Vale lembrar que a votação por unanimidade ocorre depois que o Senado assumiu, junto com o Legislativo e o Judiciário, o Pacto pelo Fim da Violência Contra as Mulheres em fevereiro de 2026. Mas o PL demorou três anos de longa tramitação nas Comissões em um  Senado com 81 senadores, entre eles apenas 16 mulheres. E houve cinco meses de tentativas de obstrução por senadores e senadoras conservadoras.

A aprovação no Senado veio acompanhada de  tentativas de desinformação por parte de políticos conservadores, inclusive políticas mulheres no Senado, como Damares (PL/DF), e na Câmara, como Bia Kicis (PL/DF).  Elas e eles não apoiam a igualdade entre homens mulheres, nem mesmo a salarial. E defendem a submissão feminina.

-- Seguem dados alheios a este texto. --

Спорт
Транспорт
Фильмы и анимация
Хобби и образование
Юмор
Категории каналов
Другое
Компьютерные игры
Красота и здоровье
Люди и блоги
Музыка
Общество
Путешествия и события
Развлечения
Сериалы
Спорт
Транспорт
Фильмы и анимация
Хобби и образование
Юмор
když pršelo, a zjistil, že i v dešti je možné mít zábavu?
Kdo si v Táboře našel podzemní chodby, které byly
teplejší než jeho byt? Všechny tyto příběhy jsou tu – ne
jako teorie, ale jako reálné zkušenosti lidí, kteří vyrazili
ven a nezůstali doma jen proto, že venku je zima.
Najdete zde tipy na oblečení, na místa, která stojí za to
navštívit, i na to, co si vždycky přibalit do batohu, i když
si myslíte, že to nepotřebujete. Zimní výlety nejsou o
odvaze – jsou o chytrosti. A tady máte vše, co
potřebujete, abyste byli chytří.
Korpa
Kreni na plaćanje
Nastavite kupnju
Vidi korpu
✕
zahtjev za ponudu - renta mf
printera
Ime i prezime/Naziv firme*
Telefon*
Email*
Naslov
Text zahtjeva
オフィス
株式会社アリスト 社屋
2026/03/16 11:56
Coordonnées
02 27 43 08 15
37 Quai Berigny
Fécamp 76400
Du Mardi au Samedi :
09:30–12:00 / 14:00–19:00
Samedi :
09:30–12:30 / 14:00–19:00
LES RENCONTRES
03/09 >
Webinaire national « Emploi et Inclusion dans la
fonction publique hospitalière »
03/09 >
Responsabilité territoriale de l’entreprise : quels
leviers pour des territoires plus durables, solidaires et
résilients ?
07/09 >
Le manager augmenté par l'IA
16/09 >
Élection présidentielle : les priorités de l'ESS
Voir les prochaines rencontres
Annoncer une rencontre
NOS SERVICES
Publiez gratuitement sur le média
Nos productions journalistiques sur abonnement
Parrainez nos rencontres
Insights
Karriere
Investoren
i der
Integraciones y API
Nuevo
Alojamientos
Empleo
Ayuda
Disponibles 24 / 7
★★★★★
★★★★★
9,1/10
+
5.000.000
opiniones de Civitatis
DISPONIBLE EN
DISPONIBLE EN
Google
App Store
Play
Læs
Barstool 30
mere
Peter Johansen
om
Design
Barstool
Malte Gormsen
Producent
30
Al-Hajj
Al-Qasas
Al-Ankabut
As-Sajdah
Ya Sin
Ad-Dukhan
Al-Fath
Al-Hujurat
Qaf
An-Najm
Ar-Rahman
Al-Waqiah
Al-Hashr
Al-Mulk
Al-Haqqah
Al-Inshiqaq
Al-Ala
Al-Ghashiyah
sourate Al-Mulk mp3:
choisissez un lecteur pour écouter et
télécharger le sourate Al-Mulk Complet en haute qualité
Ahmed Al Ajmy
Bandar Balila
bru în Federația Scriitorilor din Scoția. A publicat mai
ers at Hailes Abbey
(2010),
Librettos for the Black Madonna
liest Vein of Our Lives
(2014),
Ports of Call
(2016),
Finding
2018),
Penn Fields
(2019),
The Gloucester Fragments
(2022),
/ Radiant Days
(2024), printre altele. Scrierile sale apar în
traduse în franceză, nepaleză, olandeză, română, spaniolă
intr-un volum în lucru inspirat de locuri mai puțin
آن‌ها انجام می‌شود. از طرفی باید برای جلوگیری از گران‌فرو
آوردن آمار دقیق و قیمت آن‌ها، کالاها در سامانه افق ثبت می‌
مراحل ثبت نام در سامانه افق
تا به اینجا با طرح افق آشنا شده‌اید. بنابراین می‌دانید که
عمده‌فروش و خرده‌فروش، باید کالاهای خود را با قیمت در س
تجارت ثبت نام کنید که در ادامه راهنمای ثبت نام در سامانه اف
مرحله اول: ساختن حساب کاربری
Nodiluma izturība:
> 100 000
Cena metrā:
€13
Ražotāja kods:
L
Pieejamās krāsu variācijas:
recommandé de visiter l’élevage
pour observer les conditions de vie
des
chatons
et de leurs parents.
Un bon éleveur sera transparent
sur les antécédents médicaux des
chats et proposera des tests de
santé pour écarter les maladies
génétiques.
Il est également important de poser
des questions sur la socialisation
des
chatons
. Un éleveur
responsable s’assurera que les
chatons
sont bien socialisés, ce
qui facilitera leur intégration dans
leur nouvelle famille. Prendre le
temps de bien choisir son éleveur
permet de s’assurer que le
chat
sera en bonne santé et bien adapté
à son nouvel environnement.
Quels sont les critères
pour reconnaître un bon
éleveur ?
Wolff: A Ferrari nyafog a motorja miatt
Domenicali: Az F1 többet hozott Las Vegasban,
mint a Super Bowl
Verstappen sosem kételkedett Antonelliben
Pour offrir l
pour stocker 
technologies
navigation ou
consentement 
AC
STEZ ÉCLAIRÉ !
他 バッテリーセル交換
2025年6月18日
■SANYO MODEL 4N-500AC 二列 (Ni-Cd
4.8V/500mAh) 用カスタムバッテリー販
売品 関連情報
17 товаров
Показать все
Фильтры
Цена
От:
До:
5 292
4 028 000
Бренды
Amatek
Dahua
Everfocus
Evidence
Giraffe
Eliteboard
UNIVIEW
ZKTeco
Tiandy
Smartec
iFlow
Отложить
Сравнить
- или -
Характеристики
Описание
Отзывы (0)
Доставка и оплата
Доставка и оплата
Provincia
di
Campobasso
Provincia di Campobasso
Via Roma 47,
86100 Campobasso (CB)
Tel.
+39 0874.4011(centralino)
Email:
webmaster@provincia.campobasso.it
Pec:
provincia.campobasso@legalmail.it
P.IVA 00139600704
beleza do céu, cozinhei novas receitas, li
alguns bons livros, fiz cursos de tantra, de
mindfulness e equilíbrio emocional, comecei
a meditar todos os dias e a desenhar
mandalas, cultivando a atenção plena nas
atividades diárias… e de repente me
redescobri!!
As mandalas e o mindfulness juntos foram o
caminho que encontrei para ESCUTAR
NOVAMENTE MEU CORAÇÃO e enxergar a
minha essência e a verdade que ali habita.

As eleições estão chegando.  Em 2026 é hora de aumentar a presença de mulheres na política votando em quem defende a qualidade de vida, a segurança e o fim da violência contra as mulheres.

PS: Domingo, dia 29/03, estaremos no Parque do Sudoeste para mais uma caminhada.  Encontro às 8h30, em frente à Administração. Depois da caminhada e do lanche compartilhado (leve algo para compartilhar), vamos escutar chorinho no parque a partir das 10h. Aberto à comunidade.